= Alien War =

Total reality experience in the United Kingdom

Alien War logo for 2007

Alien War London logo

Alien War was a "total reality" experience in the United Kingdom that originally opened at the Arches in Glasgow in April 1992 themed around the Alien series of films. Created by John Gorman and Gary Gillies, the attraction had a short run as a mobile event at various exhibition centres in the UK (including the Bournemouth International Centre and the Aberdeen Exhibition and Conference Centre). On 15 October 1993 it opened in the basement of the Trocadero centre in London. The permanent attraction in London closed after a flood in August 1996 and was never reopened. It made a short return between December 1999 and January 2000 in the Scottish Exhibition and Conference Centre in Glasgow in a modified form.

== Technology ==
The marines originally carried blank firing pistols.

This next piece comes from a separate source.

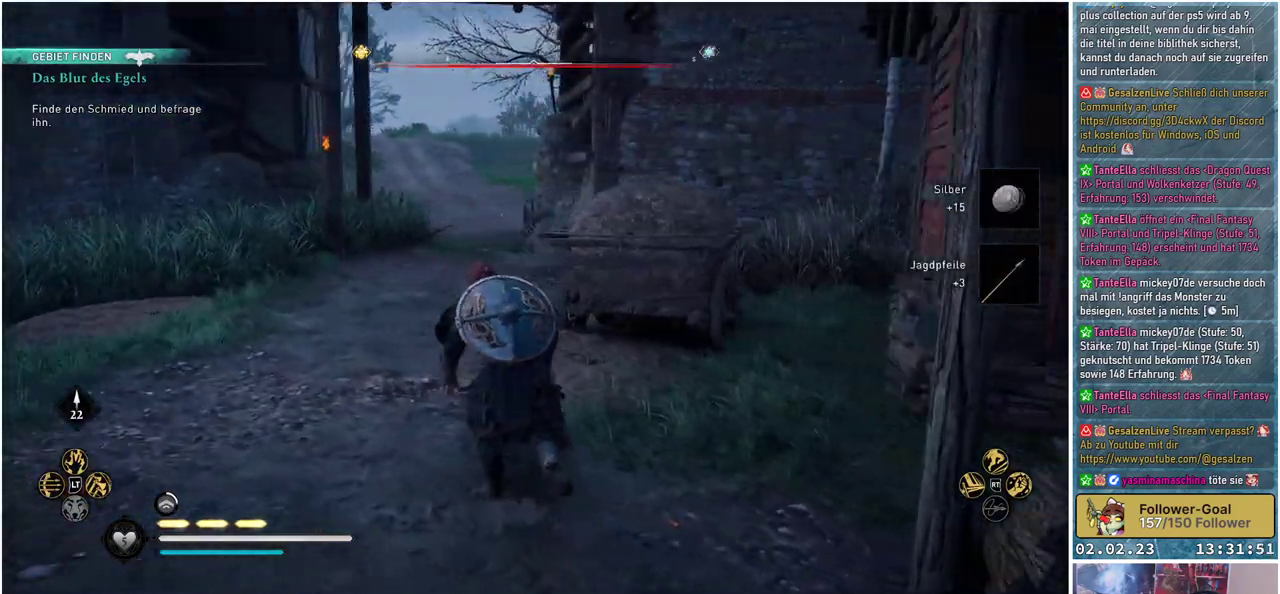
{"buttons": [], "left_stick": "left", "right_stick": "right", "events": [[434, "left_stick", "left"]]}
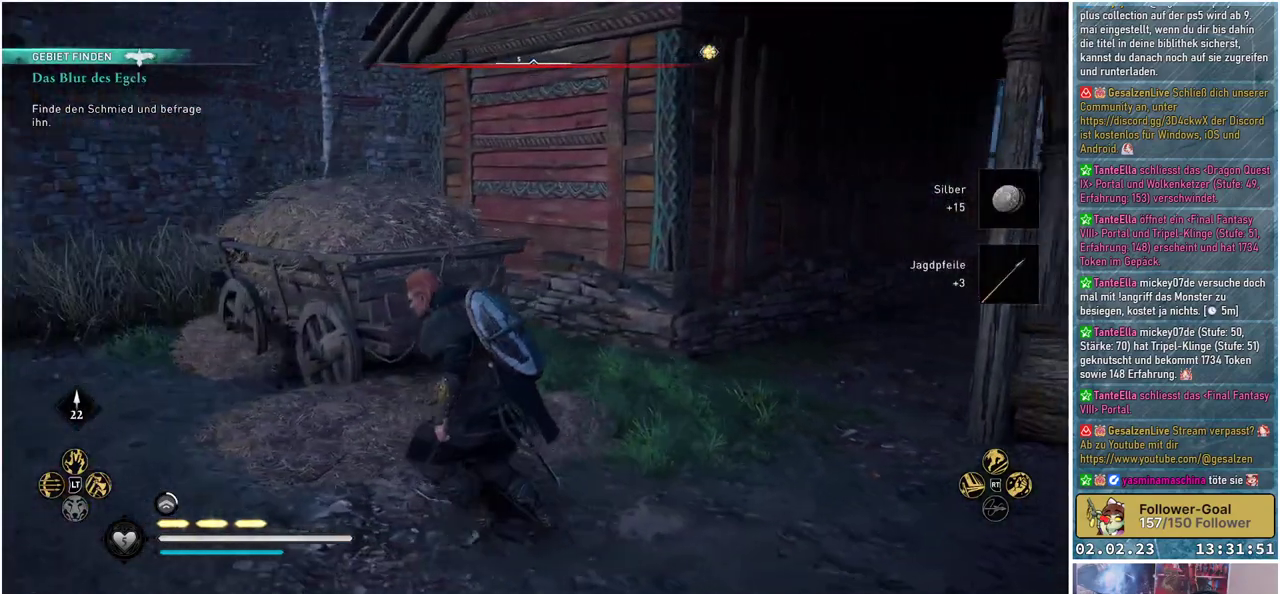
{"buttons": [], "left_stick": "up-right", "right_stick": "right", "events": [[33, "left_stick", "center"], [66, "right_stick", "center"], [317, "left_stick", "up-right"], [383, "right_stick", "right"]]}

For Alien War London, an innovative electronic system called Soundfire was developed to allow the weapons to sound like those used in the film Aliens. The system consisted of M41A pulse rifles with infrared transmitters and small strobe lights (to simulate muzzle flash). When the trigger is pulled a signal is transmitted to receivers hidden in the set. A central computer then plays gunfire sound effects to speakers in the correct area of the set. The method of producing the effect was entirely different from how it would be imagined the weapons would discharge. The strobe lights also resembled blue camera flashes, and did not resemble a muzzleflash. The system also played other sound effects such as the Alien sounds and suffered teething troubles in the first months after opening meaning that the blank firing pistols had to be used for most early shows.

The show was seen in various guises and briefly featured an actor dressed as the Predator for a spell prior to it closing in Glasgow.

== Alien War 2008 ==

Alien War (now called Alien Wars) opened at its original home at the Arches Glasgow on 6 December 2008 and ran until 30 August 2009 in a modified format that is unrelated to the 20th Century Fox film series. It opened in Liverpool at Wirral's spaceport and ran until March 2010.

A number of exhibits from Alien War and the associated Movie Magic Exhibition, Glasgow, were acquired by IDEAS, the Edinburgh-based design consultancy, intended for inclusion within the UFO Land, Sci-Fi Museum, part of the Zenith Project and Scarborough Council.